Creative Age Profile: Jackie Smith & The Churchill Singers

 

Jackie Smith brings a lifetime of experience to her current role, leading the sing-a-long group at the Churchill retirement residence. Jackie was a singer in various choirs from a young age. As an adult, she was musical director for school groups, and led church choirs. 

 

She was once asked to fill in for an exhausted organist at her church for a few weeks, despite the fact that she didn’t know how to play. 

 

"The organist said, 'Jackie, I'm so tired. I've held this position for so long. Could you take over for a couple of weeks to give me a rest?' And I said, 'But I don't play the organ.' And she said, 'I'll give you a few easy books.' The organist never came back, and so I ended up buying an organ, and teaching myself to play. I ended up being the organist there for seven years." 

 

When Jackie and her late husband moved in to the Churchill Residence, they were slow to get involved in any activities. After about a year, Jackie and a fellow resident, Lorraine, put together a program of songs for Christmas Eve. It was such a success, that her husband encouraged her to “do more of that.”

 

Jackie and Lorraine decided to start a Glee Club, with the intention of gathering folks together to sing once a week. The turnout was quite low in the first weeks of the group, and then it got back to Jackie that some people thought that the term ‘glee club’ implied that they would have to be musically proficient to join in. “They thought - 'I bet you have to be an opera singer to be a part of that!”

 

Jackie wanted to ensure that it was clear that all voices were welcome, and so the group was reborn as The Churchill sing-a-long group, and attendance grew right away. Years later, though participation waxes and wanes - due to illness, or residents moving to care facilities - there is a strong core group of singers who clearly relish the hour-long gathering every Saturday morning.

 

Jackie spends a great deal of time choosing material for each session, pouring over a sheet music library to decide the songs that best fit the group. She also takes into consideration the repertoire of the three resident pianists who take turns providing accompaniment.

 

On a chilly Saturday morning in early April, the songs range from Waltzing Matilda and a jaunty piece from Brigadoon to the 23rd psalm. Other residents and visitors gather around, drawn in by the warmth of the voices that fill the great room where the singers practice.

 

One of the members of the group enters a bit late, but in style, singing along to a well-known tune as she makes her way to her seat.

 

The sing-a-long group, now known as The Churchill Singers, give three public performances over the course of the year, for Canada Day (Canadian songwriters representing each province), Remembrance Day, and Christmas Eve.

 

This year, they will also be performing at the launch of Creative Age Edmonton’s FEST & More on June 3, at 2pm at SAGE: Seniors Association of Greater Edmonton. 

 

Betty and Lil have been regulars at the sing-a-long group since moving to the Churchill.
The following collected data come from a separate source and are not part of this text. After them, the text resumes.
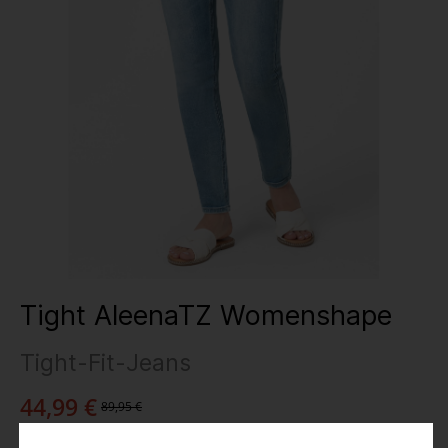
Tight AleenaTZ Womenshape
Tight-Fit-Jeans
44,99 €
89,95 €
Preise inkl. MwSt.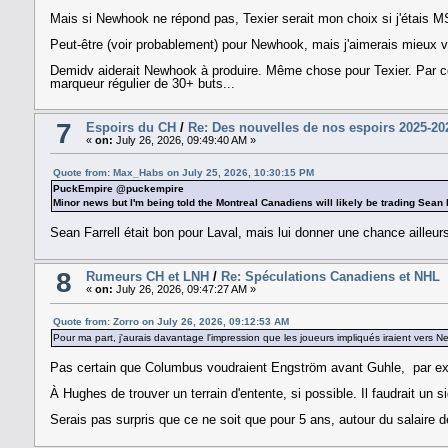
Mais si Newhook ne répond pas, Texier serait mon choix si j'étais MS
Peut-être (voir probablement) pour Newhook, mais j'aimerais mieux v
Demidv aiderait Newhook à produire. Même chose pour Texier. Par co
marqueur régulier de 30+ buts...
7
Espoirs du CH
/
Re: Des nouvelles de nos espoirs 2025-20
«
on:
July 26, 2026, 09:49:40 AM »
Quote from: Max_Habs on July 25, 2026, 10:30:15 PM
PuckEmpire @puckempire
Minor news but I'm being told the Montreal Canadiens will likely be trading Sean
Sean Farrell était bon pour Laval, mais lui donner une chance ailleur
8
Rumeurs CH et LNH
/
Re: Spéculations Canadiens et NHL
«
on:
July 26, 2026, 09:47:27 AM »
Quote from: Zorro on July 26, 2026, 09:12:53 AM
Pour ma part, j'aurais davantage l'impression que les joueurs impliqués iraient ver
Pas certain que Columbus voudraient Engström avant Guhle, par exem
À Hughes de trouver un terrain d'entente, si possible. Il faudrait un s
Serais pas surpris que ce ne soit que pour 5 ans, autour du salaire 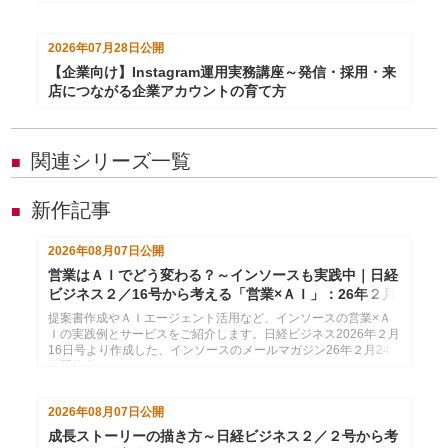
2026年07月28日
公開
【企業向け】Instagram運用実務講座～発信・採用・来
店につながる企業アカウントの育て方
関連シリーズ一覧
■
新作記事
■
2026年08月07日
公開
営業はＡＩでどう変わる？～インソースも実践中｜日経
ビジネス２／16号から考える「営業×ＡＩ」：26年２月
24日配信
提案書作成やＡＩエージェント活用など、インソースの営業×Ａ
Ｉの実践例とサービスをご紹介します。日経ビジネス2026年２月
16日号より作成した、インソースのメールマガジン26年２月24
日配信分です。
2026年08月07日
公開
成長ストーリーの描き方～日経ビジネス２／２号から考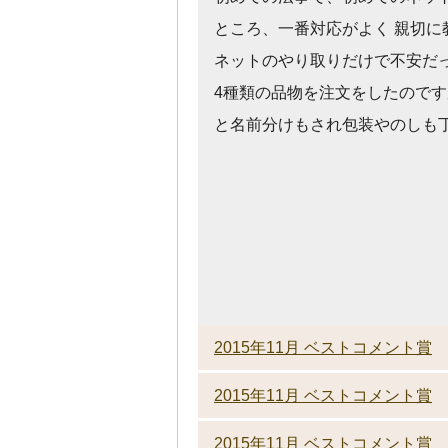
ところ、一番対応がよく 親切
ネットのやり取りだけで不安だ
4種類の品物を注文をしたのです
と名前分けもされ包装やのしも
2015年11月 ベストコメント賞
2015年11月 ベストコメント賞
2015年11月 ベストコメント賞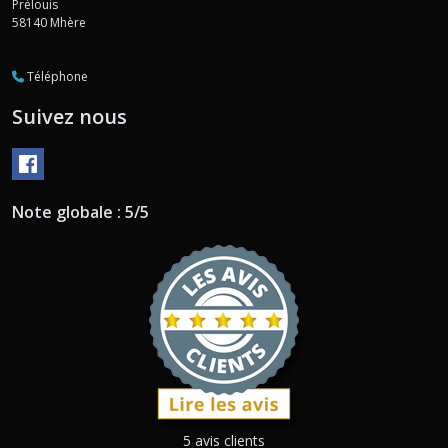
Prélouis
58140
Mhère
Téléphone
Suivez nous
Note globale : 5/5
5 avis clients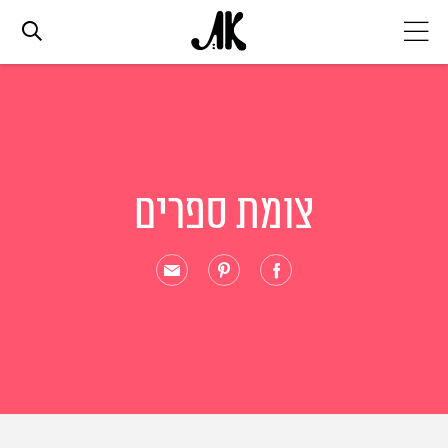
אג׳נדה
אופנה
צומת ספרים
ביוטי
סלבס
ערוצים נוספים
המגזין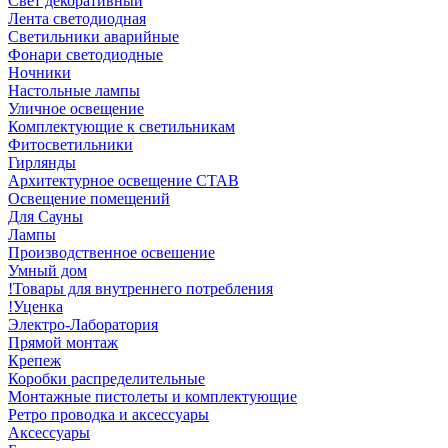
Свет декоративный
Лента светодиодная
Светильники аварийные
Фонари светодиодные
Ночники
Настольные лампы
Уличное освещение
Комплектующие к светильникам
Фитосветильники
Гирлянды
Архитектурное освещение СТАВ
Освещение помещений
Для Сауны
Лампы
Производственное освешение
Умный дом
!Товары для внутреннего потребления
!Уценка
Электро-Лаборатория
Прямой монтаж
Крепеж
Коробки распределительные
Монтажные пистолеты и комплектующие
Ретро проводка и аксессуары
Аксессуары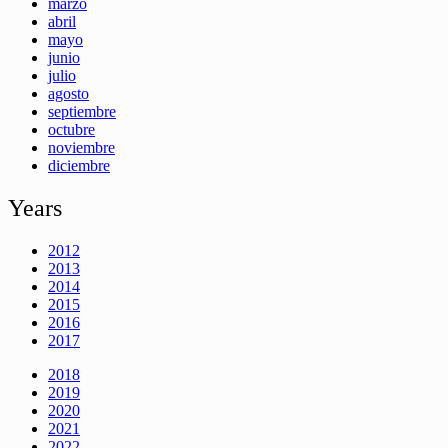
marzo
abril
mayo
junio
julio
agosto
septiembre
octubre
noviembre
diciembre
Years
2012
2013
2014
2015
2016
2017
2018
2019
2020
2021
2022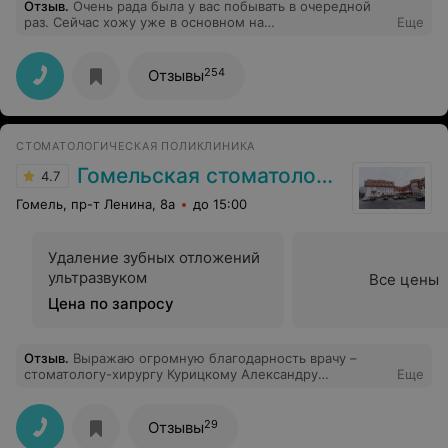
Отзыв
.
Очень рада была у вас побывать в очередной
раз. Сейчас хожу уже в основном на
Еще
профессиональную чистку ,т.к уже все вылечила, но
атмосфера и приветливый персонал конечно не
сравнится не с одной клиникой, спасибо вам.
254
Отзывы
СТОМАТОЛОГИЧЕСКАЯ ПОЛИКЛИНИКА
Гомельская стоматология
4.7
Гомель, пр-т Ленина, 8а
до 15:00
Удаление зубных отложений
ультразвуком
Все цены
Цена по запросу
Отзыв
.
Выражаю огромную благодарность врачу –
стоматологу-хирургу Курицкому Александру
Еще
Сергеевичу за высокий профессионализм, чуткое,
тактичное и внимательное отношение к пациенту! Я
очень боюсь лечить зубы, и любой визит к стоматологу
29
Отзывы
для меня связан с сильным стрессом и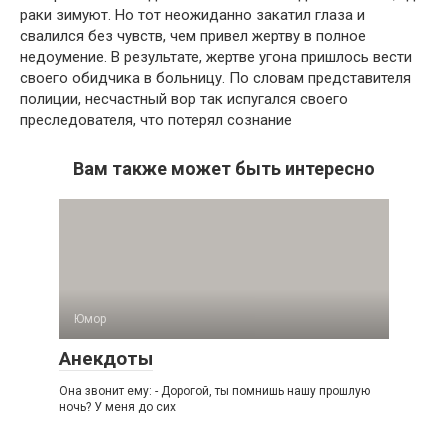
раки зимуют. Но тот неожиданно закатил глаза и
свалился без чувств, чем привел жертву в полное
недоумение. В результате, жертве угона пришлось вести
своего обидчика в больницу. По словам представителя
полиции, несчастный вор так испугался своего
преследователя, что потерял сознание
Вам также может быть интересно
Юмор
Анекдоты
Она звонит ему: - Дорогой, ты помнишь нашу прошлую
ночь? У меня до сих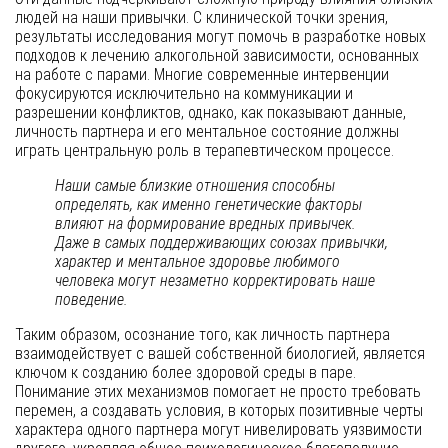
людей на наши привычки. С клинической точки зрения,
результаты исследования могут помочь в разработке новых
подходов к лечению алкогольной зависимости, основанных
на работе с парами. Многие современные интервенции
фокусируются исключительно на коммуникации и
разрешении конфликтов, однако, как показывают данные,
личность партнера и его ментальное состояние должны
играть центральную роль в терапевтическом процессе.
Наши самые близкие отношения способны
определять, как именно генетические факторы
влияют на формирование вредных привычек.
Даже в самых поддерживающих союзах привычки,
характер и ментальное здоровье любимого
человека могут незаметно корректировать наше
поведение.
Таким образом, осознание того, как личность партнера
взаимодействует с вашей собственной биологией, является
ключом к созданию более здоровой среды в паре.
Понимание этих механизмов помогает не просто требовать
перемен, а создавать условия, в которых позитивные черты
характера одного партнера могут нивелировать уязвимости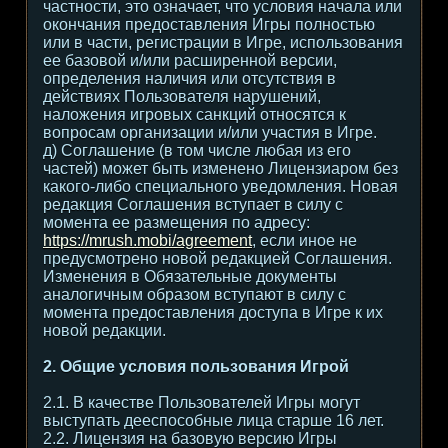
частности, это означает, что условия начала или
окончания предоставления Игры полностью
или в части, регистрации в Игре, использования
ее базовой и/или расширенной версии,
определения наличия или отсутствия в
действиях Пользователя нарушений,
наложения игровых санкций относятся к
вопросам организации и/или участия в Игре.
д) Соглашение (в том числе любая из его
частей) может быть изменено Лицензиаром без
какого-либо специального уведомления. Новая
редакция Соглашения вступает в силу с
момента ее размещения по адресу:
https://mrush.mobi/agreement
, если иное не
предусмотрено новой редакцией Соглашения.
Изменения в Обязательные документы
аналогичным образом вступают в силу с
момента предоставления доступа в Игре к их
новой редакции.
2. Общие условия пользования Игрой
2.1. В качестве Пользователей Игры могут
выступать дееспособные лица старше 16 лет.
2.2. Лицензия на базовую версию Игры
When asked about the benefits of taking part, they said, "Being a part of the group keeps our brains moving, because we're reading music. And we come down every week to socialize." 

 

Betty adds, "Jackie is a very good coral conductor. It's more like choir practice in lots of ways. It's very good for us."

 

While it’s clear that fun and fellowship are what drives the group, Jackie does challenges the participants musically, and offers them opportunities to do harmonies, and solo performances. In between numbers, she gives insightful and clear suggestions to the singers with gentle good humour. 

 

Jackie has obviously struck just the right balance, making the experience stimulating and challenging, but also relaxed and fun. She says, "It's a good group to work with - they're friendly and kind, and they do the best they can. We just come because we want to have a good time, and sing old songs."